In this book, Conover explores what it is like to live in the frontier portion of Colorado’s San Luis Valley, which is my home. His focus is on an area east of me called the flats, among other things. Reading it brought up an assortment of emotions. I found it familiar, disturbing, and therapeutic.
It was odd for me to read about Conover’s interactions with so many people I know personally. The people who run the shelter, the local history experts, the mayor, the list goes on. That’s what happens when you live in a rural area. You know people. I like the idea of far-away readers getting a glimpse of the Lobatos bridge, Milagros coffee house, the Dutch Mill restaurant, and Cole Park. I don’t necessarily want them all to come here, but I like the idea that they know we exist.

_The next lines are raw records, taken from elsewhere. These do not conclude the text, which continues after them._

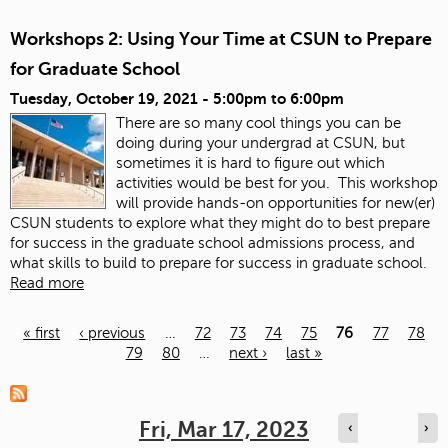
Workshops 2: Using Your Time at CSUN to Prepare
for Graduate School
Tuesday, October 19, 2021 -
5:00pm
to
6:00pm
There are so many cool things you can be
doing during your undergrad at CSUN, but
sometimes it is hard to figure out which
activities would be best for you. This workshop
will provide hands-on opportunities for new(er)
CSUN students to explore what they might do to best prepare
for success in the graduate school admissions process, and
what skills to build to prepare for success in graduate school.
Read more
« first
‹ previous
…
72
73
74
75
76
77
78
79
80
…
next ›
last »
Pages
Fri, Mar 17, 2023
‹
›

The San Luis Valley is so rural that my best friend told me when she came to visit that the quiet made it hard for her to sleep at my house. I love the quiet and the dark skies here. The quiet nights at my house in town are nothing compared to the isolation of the flats. There is something mystical and magical about the valley and it seems to me to be concentrated in the area south and east of me. I’ve written poems about it. (See I Came From Here and August on Highway 142.) I appreciated reading Conover’s descriptions of the valley’s beauty.
The pandemic hit while this book was still a work in progress. I work in public health and the first two years were the most challenging years of my professional life so far. It felt like swimming against a riptide of disinformation and misinformation every day. At one point Conover recounts a conversation with a friend who claimed the pandemic wasn’t real. Conover took out his phone and pulled up a public health update written and distributed by my team that listed the number of local cases and deaths so far. The doubter, confronted with local information, said he believed that part, but still had reservations about other things. It was surprisingly healing for me to read that tiny bit of insight into how our work was being perceived.
I spent a large part of my adult work life in direct contact with people living on the margins and I appreciate the approach taken in this book. Conover does an amazing job at slipping into the lives of the people he writes about, and he presents them as he sees them, leaving judgment for the readers. He talks frankly about what brings people to live on the flats, and what life is like for them, illuminating both the dissimilarities and the similarities among them as well as their complicated relationship with the local government.
One of the less-than-flattering aspects of this valley is its violent history, which Conover summarizes well. Conover talks about the ubiquitous number of guns among the people living on the flats. I don’t think it’s just out there. I like to think I live in a safe place where people trust one another. The most common posts on the Facebook page of my local neighborhood watch group are about dogs, cows, pigs, goats, and sheep on the loose. The next most common kind of post is about unfamiliar suspicious vehicles in town. We are suspicious of outsiders and sometimes suspicious of one another. I like to believe the best about people and I try to avoid making actual enemies, so I feel pretty safe here. For me, there’s a certain tension between caution and optimism when it comes to living here.
I expect to be thinking about this book for a while. Overall, I recommend it, but not for everyone. If you are sensitive to violence or if you are a local person who prefers not to see the less flattering aspects of the valley, you may want to skip it. If you enjoy learning about people and having your ideas challenged, you may enjoy this book.
Thank you for this insightful review of Cheap Land Colorado. There are many layers to this narrative, both lived and perceived. I appreciate your analysis.